JOE TORRE: Sure, but it didn't take a lot of talking because I wanted to play him. The
most important thing is I wanted to play him and if I didn't, I wouldn't have asked him,
so I just wanted to see how comfortable he was -- he is in his body and that is the only
thing we can go on. We have to let her fly. So hopefully it works out all right.
Q. The long layoff for Cone, was there any -- did you have any idea that you might use
him tonight as opposed to one more day of rest?

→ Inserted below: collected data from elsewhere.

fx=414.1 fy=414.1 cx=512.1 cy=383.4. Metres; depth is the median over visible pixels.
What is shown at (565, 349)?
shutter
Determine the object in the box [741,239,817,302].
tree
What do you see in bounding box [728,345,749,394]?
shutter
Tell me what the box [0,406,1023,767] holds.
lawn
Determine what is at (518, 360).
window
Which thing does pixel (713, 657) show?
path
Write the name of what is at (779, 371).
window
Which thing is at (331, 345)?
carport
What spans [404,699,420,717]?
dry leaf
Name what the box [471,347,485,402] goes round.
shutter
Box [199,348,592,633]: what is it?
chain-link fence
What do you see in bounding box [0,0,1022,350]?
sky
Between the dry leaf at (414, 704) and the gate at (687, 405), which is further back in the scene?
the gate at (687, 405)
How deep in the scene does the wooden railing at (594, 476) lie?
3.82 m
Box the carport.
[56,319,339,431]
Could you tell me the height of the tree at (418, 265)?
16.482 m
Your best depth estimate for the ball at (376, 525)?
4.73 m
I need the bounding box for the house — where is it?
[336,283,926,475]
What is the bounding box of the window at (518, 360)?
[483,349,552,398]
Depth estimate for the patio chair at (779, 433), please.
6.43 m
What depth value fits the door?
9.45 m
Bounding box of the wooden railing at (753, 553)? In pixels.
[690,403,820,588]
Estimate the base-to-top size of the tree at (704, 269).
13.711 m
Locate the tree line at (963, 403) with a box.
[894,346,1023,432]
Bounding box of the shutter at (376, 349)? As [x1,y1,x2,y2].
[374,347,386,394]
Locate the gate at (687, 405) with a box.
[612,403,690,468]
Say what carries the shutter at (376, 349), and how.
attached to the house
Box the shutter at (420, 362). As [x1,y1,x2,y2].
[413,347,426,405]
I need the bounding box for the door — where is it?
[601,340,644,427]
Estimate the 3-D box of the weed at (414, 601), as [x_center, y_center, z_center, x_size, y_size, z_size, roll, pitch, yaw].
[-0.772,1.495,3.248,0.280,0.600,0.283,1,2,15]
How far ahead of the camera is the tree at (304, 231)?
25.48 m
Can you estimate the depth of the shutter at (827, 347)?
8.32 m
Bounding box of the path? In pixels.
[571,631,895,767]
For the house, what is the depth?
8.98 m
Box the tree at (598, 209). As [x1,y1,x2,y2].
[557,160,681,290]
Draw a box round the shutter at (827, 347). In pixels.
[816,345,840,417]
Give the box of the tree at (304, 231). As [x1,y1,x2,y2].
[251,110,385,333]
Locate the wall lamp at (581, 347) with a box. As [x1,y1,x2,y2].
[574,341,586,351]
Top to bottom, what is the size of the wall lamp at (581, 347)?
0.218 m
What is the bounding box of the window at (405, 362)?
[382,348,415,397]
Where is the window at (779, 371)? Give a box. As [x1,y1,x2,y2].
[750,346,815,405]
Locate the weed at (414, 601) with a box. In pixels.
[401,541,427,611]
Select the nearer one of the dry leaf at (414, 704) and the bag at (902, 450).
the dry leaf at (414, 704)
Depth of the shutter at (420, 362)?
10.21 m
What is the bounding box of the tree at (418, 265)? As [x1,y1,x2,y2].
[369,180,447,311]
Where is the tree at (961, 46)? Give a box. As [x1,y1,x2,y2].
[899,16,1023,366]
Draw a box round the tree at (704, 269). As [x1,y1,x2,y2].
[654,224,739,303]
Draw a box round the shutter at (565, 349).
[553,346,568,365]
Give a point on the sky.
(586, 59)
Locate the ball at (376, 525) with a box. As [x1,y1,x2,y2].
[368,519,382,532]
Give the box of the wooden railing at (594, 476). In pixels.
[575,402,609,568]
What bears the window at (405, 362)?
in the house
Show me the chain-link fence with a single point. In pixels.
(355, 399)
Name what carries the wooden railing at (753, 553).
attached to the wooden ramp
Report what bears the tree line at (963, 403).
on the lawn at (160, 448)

JOE TORRE: Yeah, no question, when Mel and I started fiddling with the rotation. The
reason he wasn't pitching tonight was because Game 5 is four days away; pitching Game 2,
he gets the extra day rest and he has always responded well to that. So that was the
reason. It was funny, he came to us yesterday, he says do you want to change it, because
at the time Cleveland was leading the series and we pretty much made the rotation. It
didn't matter who we were going to play, we were going to go that way.

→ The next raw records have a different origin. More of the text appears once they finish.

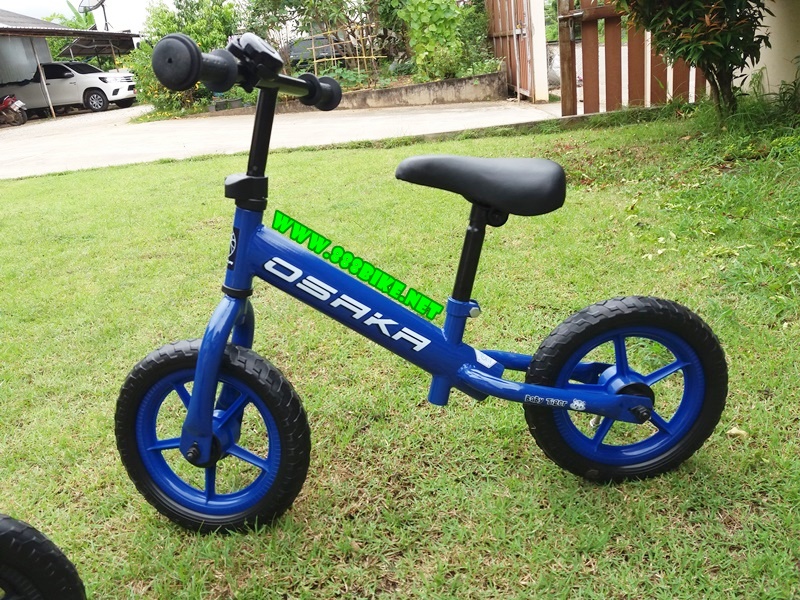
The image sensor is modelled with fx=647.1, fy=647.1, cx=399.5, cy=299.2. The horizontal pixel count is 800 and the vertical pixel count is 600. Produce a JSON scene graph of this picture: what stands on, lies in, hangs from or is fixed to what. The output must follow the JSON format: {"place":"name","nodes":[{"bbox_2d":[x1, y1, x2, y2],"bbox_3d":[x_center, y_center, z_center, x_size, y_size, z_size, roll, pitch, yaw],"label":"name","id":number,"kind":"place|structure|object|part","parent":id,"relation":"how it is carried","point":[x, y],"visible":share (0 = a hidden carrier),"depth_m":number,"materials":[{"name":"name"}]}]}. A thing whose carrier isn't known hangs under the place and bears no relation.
{"place":"outdoors","nodes":[
{"label":"outdoors","id":0,"kind":"place"},
{"bbox_2d":[0,9,140,115],"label":"carport","id":1,"kind":"structure","parent":0,"point":[37,22],"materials":[{"name":"metal"}]},
{"bbox_2d":[77,0,109,30],"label":"satellite dish","id":2,"kind":"object","parent":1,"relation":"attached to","point":[96,5],"visible":0.67,"depth_m":25.21,"materials":[{"name":"metal"}]},
{"bbox_2d":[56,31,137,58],"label":"roof","id":3,"kind":"structure","parent":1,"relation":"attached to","point":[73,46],"depth_m":25.45,"materials":[{"name":"metal"}]},
{"bbox_2d":[1,0,161,31],"label":"sky","id":4,"kind":"structure","parent":0,"point":[130,9],"materials":[{"name":"white"}]},
{"bbox_2d":[0,99,559,178],"label":"driveway","id":5,"kind":"structure","parent":0,"point":[32,126],"materials":[{"name":"grey concrete"}]},
{"bbox_2d":[0,94,27,126],"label":"motorcycle","id":6,"kind":"object","parent":5,"relation":"on","point":[14,108],"visible":1,"depth_m":17.41,"materials":[{"name":"red metal"}]},
{"bbox_2d":[36,58,55,118],"bbox_3d":[-10.396,-6.469,18.844,0.116,2.355,0.123,-4,21,1],"label":"wooden post","id":7,"kind":"object","parent":5,"relation":"on","point":[43,81],"visible":0.95,"depth_m":18.85,"materials":[{"name":"wood"}]},
{"bbox_2d":[0,60,137,115],"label":"white car","id":8,"kind":"object","parent":5,"relation":"on","point":[101,91],"visible":0.86,"depth_m":19.34,"materials":[{"name":"white metal"}]},
{"label":"wheel","id":9,"kind":"part","parent":8,"relation":"part of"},
{"bbox_2d":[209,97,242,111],"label":"planter","id":10,"kind":"object","parent":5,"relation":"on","point":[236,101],"visible":0.81,"depth_m":13.38,"materials":[{"name":"grey"}]},
{"bbox_2d":[529,0,549,102],"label":"gate pillar","id":11,"kind":"structure","parent":5,"relation":"on","point":[539,32],"depth_m":9.62,"materials":[{"name":"white paint"}]},
{"bbox_2d":[484,0,536,100],"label":"wooden gate","id":12,"kind":"structure","parent":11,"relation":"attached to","point":[501,32],"depth_m":10.36,"materials":[{"name":"brown wood"}]},
{"bbox_2d":[241,0,395,82],"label":"tree","id":13,"kind":"object","parent":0,"point":[289,4],"visible":0.73,"depth_m":12.97,"materials":[{"name":"green plant"}]},
{"bbox_2d":[307,23,383,77],"bbox_3d":[-1.042,-4.713,12.649,1.325,1.409,0.522,-4,21,1],"label":"trellis","id":14,"kind":"object","parent":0,"point":[315,61],"visible":0.67,"depth_m":12.53,"materials":[{"name":"brown wood"}]},
{"bbox_2d":[0,101,799,599],"label":"lawn","id":15,"kind":"structure","parent":0,"point":[5,192],"materials":[{"name":"green plant"}]},
{"bbox_2d":[0,514,85,599],"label":"bicycle wheel","id":16,"kind":"object","parent":15,"relation":"on","point":[38,548],"visible":0.99,"depth_m":1.13,"materials":[{"name":"black rubber"}]},
{"bbox_2d":[115,35,722,529],"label":"bicycle","id":17,"kind":"object","parent":15,"relation":"on","point":[540,387],"visible":0.99,"depth_m":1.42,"materials":[{"name":"blue metal"}]},
{"label":"wheel","id":18,"kind":"part","parent":17,"relation":"part of","materials":[{"name":"rubber"}]},
{"label":"handlebar","id":19,"kind":"part","parent":17,"relation":"part of","materials":[{"name":"black metal"}]},
{"label":"saddle","id":20,"kind":"part","parent":17,"relation":"part of","materials":[{"name":"black"}]},
{"label":"wheel","id":21,"kind":"part","parent":17,"relation":"part of","materials":[{"name":"black rubber"}]},
{"bbox_2d":[554,0,704,115],"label":"wooden fence","id":22,"kind":"object","parent":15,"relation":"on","point":[605,51],"visible":0.63,"depth_m":6.76,"materials":[{"name":"brown wood"}]},
{"bbox_2d":[618,0,772,116],"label":"shrub","id":23,"kind":"object","parent":15,"relation":"on","point":[681,14],"visible":0.98,"depth_m":4.88,"materials":[{"name":"green plant"}]},
{"bbox_2d":[726,426,747,437],"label":"dry leaf","id":24,"kind":"object","parent":15,"relation":"on","point":[732,431],"visible":0.73,"depth_m":1.64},
{"bbox_2d":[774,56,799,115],"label":"plant","id":25,"kind":"object","parent":15,"relation":"on","point":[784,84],"visible":0.97,"depth_m":5.14,"materials":[{"name":"green plant"}]},
{"bbox_2d":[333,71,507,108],"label":"wall","id":26,"kind":"structure","parent":0,"point":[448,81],"depth_m":10.92,"materials":[{"name":"concrete"}]},
{"bbox_2d":[399,0,474,79],"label":"climbing plant","id":27,"kind":"object","parent":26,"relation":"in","point":[426,14],"visible":0.84,"depth_m":11.70,"materials":[{"name":"green plant"}]},
{"bbox_2d":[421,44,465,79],"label":"shrub","id":28,"kind":"object","parent":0,"point":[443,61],"visible":0.77,"depth_m":11.19,"materials":[{"name":"green plant"}]},
{"bbox_2d":[735,0,799,98],"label":"wall","id":29,"kind":"structure","parent":0,"point":[757,71],"depth_m":5.63,"materials":[{"name":"paint"}]},
{"label":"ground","id":30,"kind":"structure","parent":0},
{"bbox_2d":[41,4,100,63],"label":"tree","id":31,"kind":"object","parent":30,"relation":"on","point":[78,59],"visible":0.3,"depth_m":33.19,"materials":[{"name":"green plant"}]},
{"bbox_2d":[130,0,240,117],"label":"shrub","id":32,"kind":"object","parent":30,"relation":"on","point":[164,26],"visible":0.57,"depth_m":13.75,"materials":[{"name":"green plant"}]},
{"bbox_2d":[288,32,345,63],"label":"parked car","id":33,"kind":"object","parent":30,"relation":"on","point":[327,49],"visible":0.34,"depth_m":18.44,"materials":[{"name":"grey metal"}]}
]}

Q. What was your reasoning as far as Pettitte? Were you concerned at all about the wall
there? What does that do to pitchers?
JOE TORRE: As I said, we made the rotation before we knew we were playing Boston and we
decided to stay with it. I guess we wanted to just pitch Andy in Game 4. He hasn't pitched
very much in Boston, but the numbers are good, the few games he did pitch there. But we
decided that we wanted to -- first of all, David Cone didn't pitch in the first series,
wanted to pitch him twice; El Duque twice; then the way Roger pitched the other day, we
decided we wanted him to pitch twice. That is what made our decision for us.